> **AIM OF THE EXERCISE**
Return only these lines, exactly: the one containing "index mcp: (1128, 778)" and every line after it in the listing.

> **DATA FOR PROCESSING**
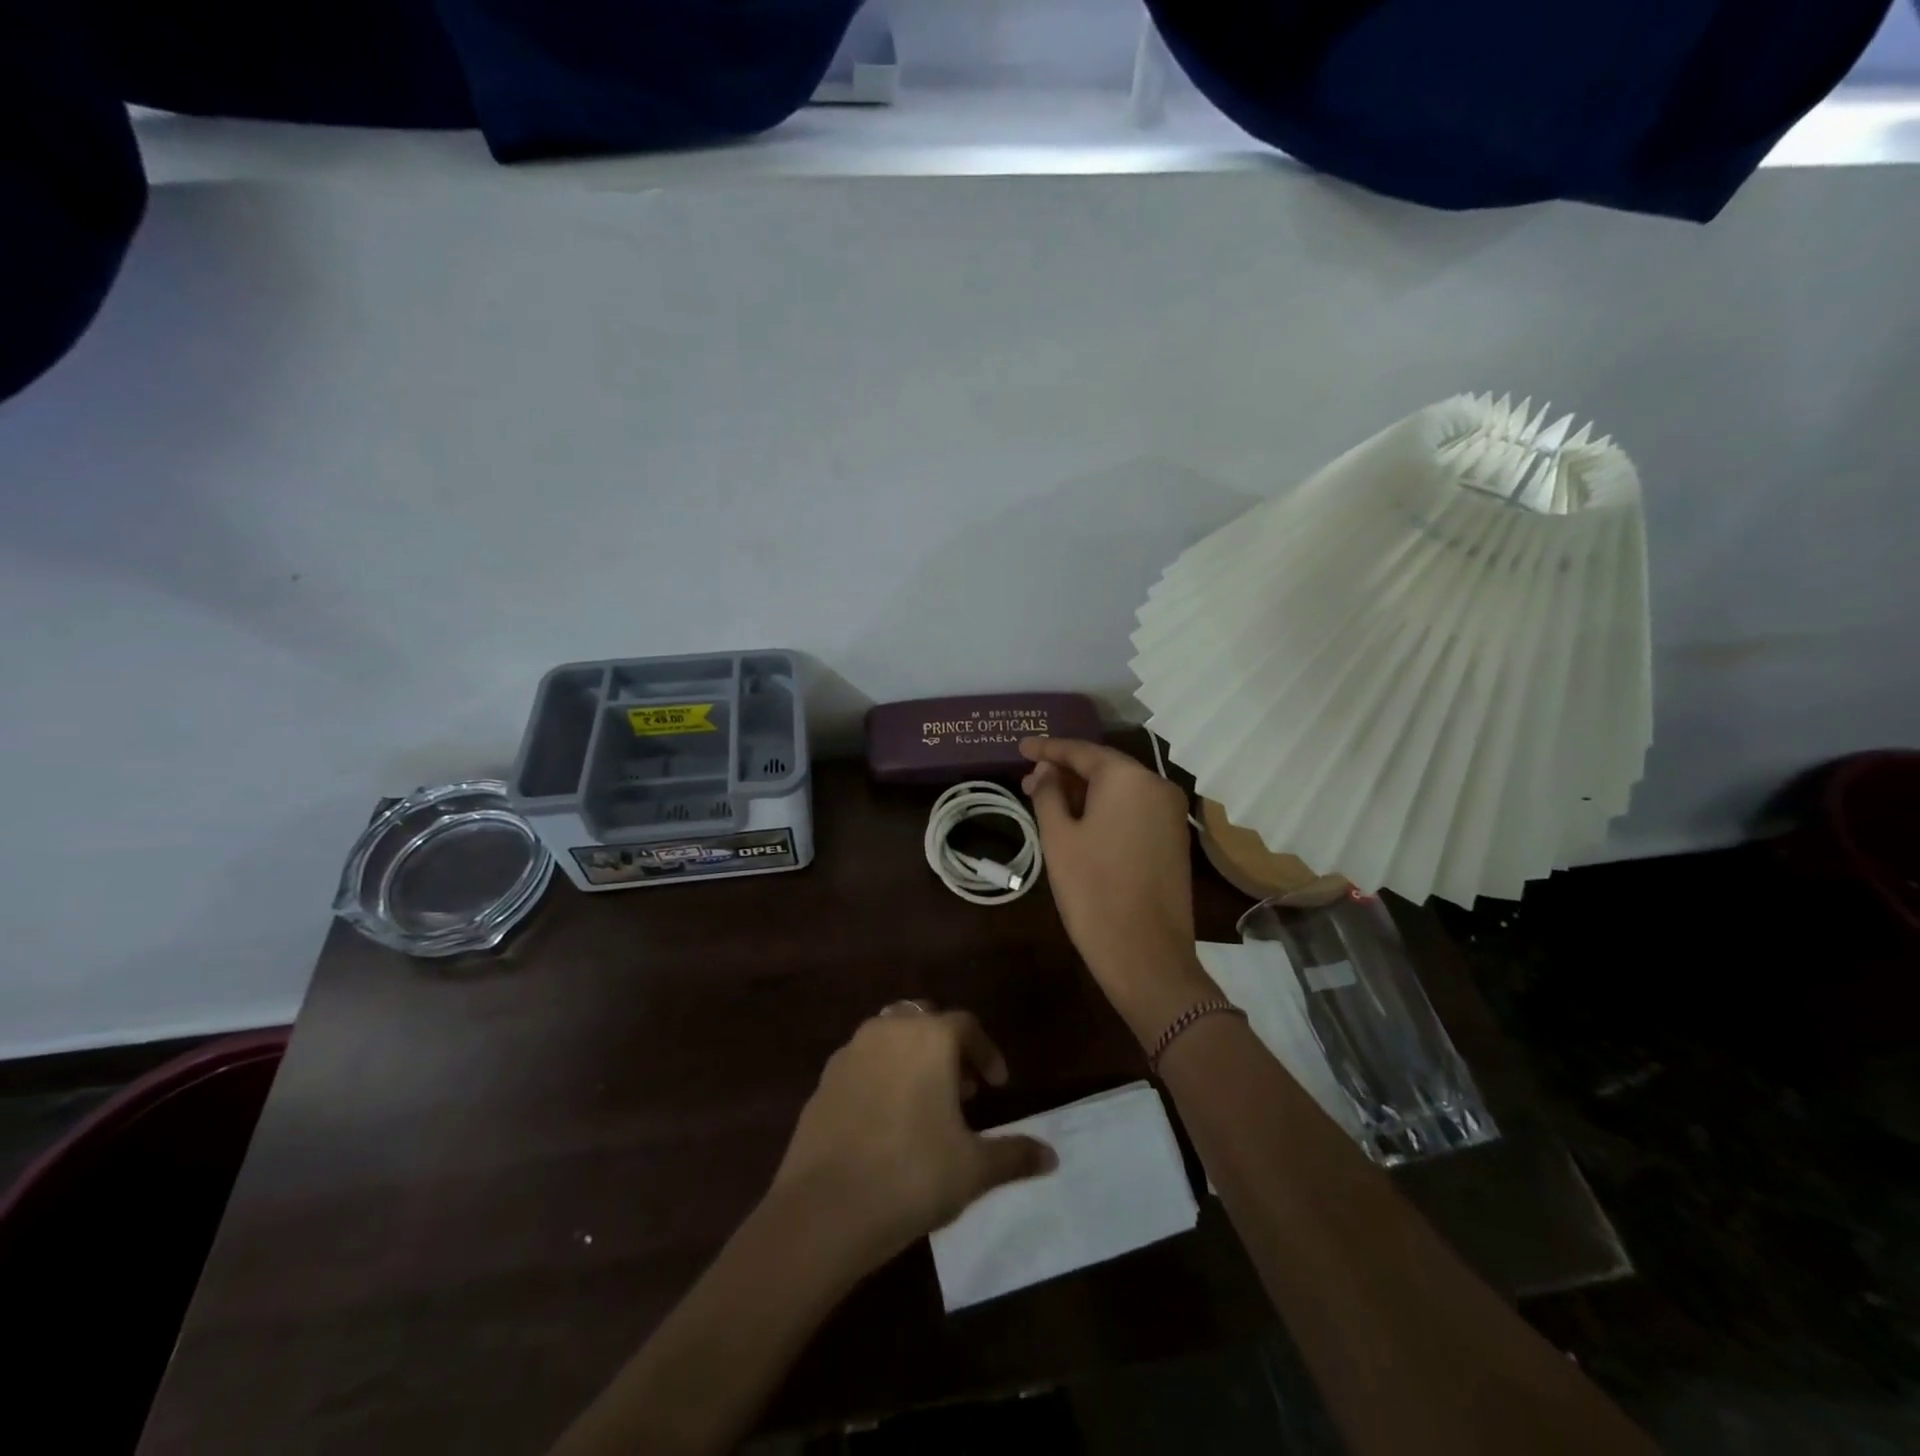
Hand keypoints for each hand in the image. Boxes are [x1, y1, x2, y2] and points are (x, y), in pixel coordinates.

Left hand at [769, 1006, 1055, 1274]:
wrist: (825, 1209)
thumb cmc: (912, 1176)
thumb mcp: (974, 1169)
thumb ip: (1015, 1155)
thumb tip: (1052, 1157)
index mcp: (929, 1038)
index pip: (966, 1026)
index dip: (987, 1053)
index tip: (997, 1085)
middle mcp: (889, 1030)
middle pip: (925, 1023)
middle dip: (947, 1050)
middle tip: (961, 1092)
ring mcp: (850, 1052)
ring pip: (890, 1038)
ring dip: (911, 1059)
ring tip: (924, 1105)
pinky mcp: (823, 1080)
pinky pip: (861, 1064)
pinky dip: (879, 1078)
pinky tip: (884, 1122)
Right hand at [1019, 737, 1218, 1045]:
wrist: (1146, 954)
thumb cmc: (1092, 890)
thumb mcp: (1059, 838)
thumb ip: (1048, 794)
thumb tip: (1046, 770)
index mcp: (1128, 778)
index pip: (1081, 751)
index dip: (1047, 748)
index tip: (1020, 746)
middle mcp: (1157, 785)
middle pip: (1104, 767)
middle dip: (1065, 772)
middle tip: (1028, 780)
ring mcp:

> **SOLUTION**
index mcp: (1128, 778)
index pip: (1081, 751)
index dip: (1047, 748)
index tip: (1020, 746)
middle mcp: (1157, 785)
middle pip: (1104, 767)
middle dip: (1065, 772)
middle tip: (1028, 780)
ring mcp:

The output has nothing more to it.